We also performed exome sequencing of remission samples which were available for 19 patients (mean coverage: 118×). In order to avoid confounding by private germline variants, we filtered for genes known to be recurrently affected in AML patients and identified a total of nine persisting mutations (DNMT3A, n=3; TET2, n=3; SRSF2, n=2 and IDH1, n=1) in 6/19 (32%) patients evaluated in remission. Importantly, the remission samples were negative for all other mutations identified at diagnosis, ruling out refractory AML, but rather suggesting the persistence of a preleukemic clone. Age at diagnosis of patients with or without persisting mutations was comparable (median: 52.3 vs. 57.3 years; P=0.8). Moreover, time from diagnosis to relapse did not differ between the two groups of patients (median: 47 vs. 47 months; P=0.8). An analysis of mutations occurring after chemotherapy is described in the Online Supplementary Data and Online Supplementary Figure S3. Furthermore, four case reports are presented in the Online Supplementary Data to further explain the clonal evolution of molecular and cytogenetic alterations in AML patients with late relapses (Online Supplementary Figure S4).
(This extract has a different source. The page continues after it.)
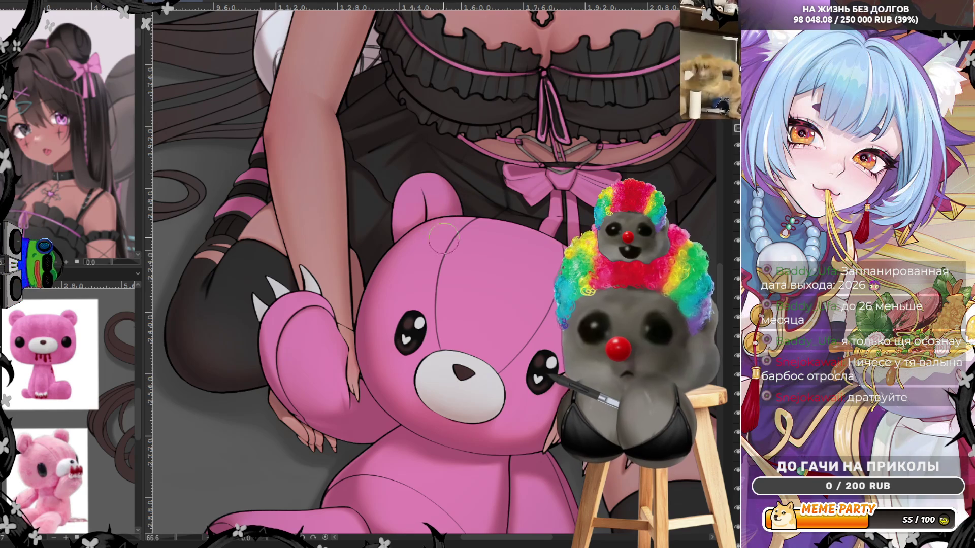
{"action": "left_click_drag", "start_coordinate": [431, 443], "coordinate": [468, 288]}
We were able to show that mutations in epigenetic modifiers were mostly stable between diagnosis and relapse, suggesting that these mutations are early events in leukemogenesis. By contrast, mutations affecting signaling pathways were frequently lost while the majority of mutations in transcription factors and tumor suppressor genes were gained in the relapse clone of our patients. Prognostic markers have been established to identify AML patients with dismal outcome.3 We compared the frequency of some of these markers in our cohort of patients with late relapses to the frequency in patients who relapsed within the first year after diagnosis to check for a relationship between high-risk markers and time to relapse. Although we observed a trend towards an enrichment of high-risk parameters in patients with early relapse, this trend was not statistically significant. Similarly, in a different study no significant differences in age, AML status, white blood cell count, karyotype, FLT3-ITD mutation, CEBPA mutation and induction regimen were observed between patients with early or late relapse,13 indicating that the dynamics of relapse might be influenced by other factors. In summary, we describe the clonal evolution in a large cohort of AML patients who experienced a late relapse of their disease. Our data indicate that the relapse clone is characterized by gain of mutations that mainly affect transcription factors and tumor suppressor genes, suggesting an important role in the pathogenesis. This knowledge might help to identify tailored therapy approaches to reduce the risk of AML relapse.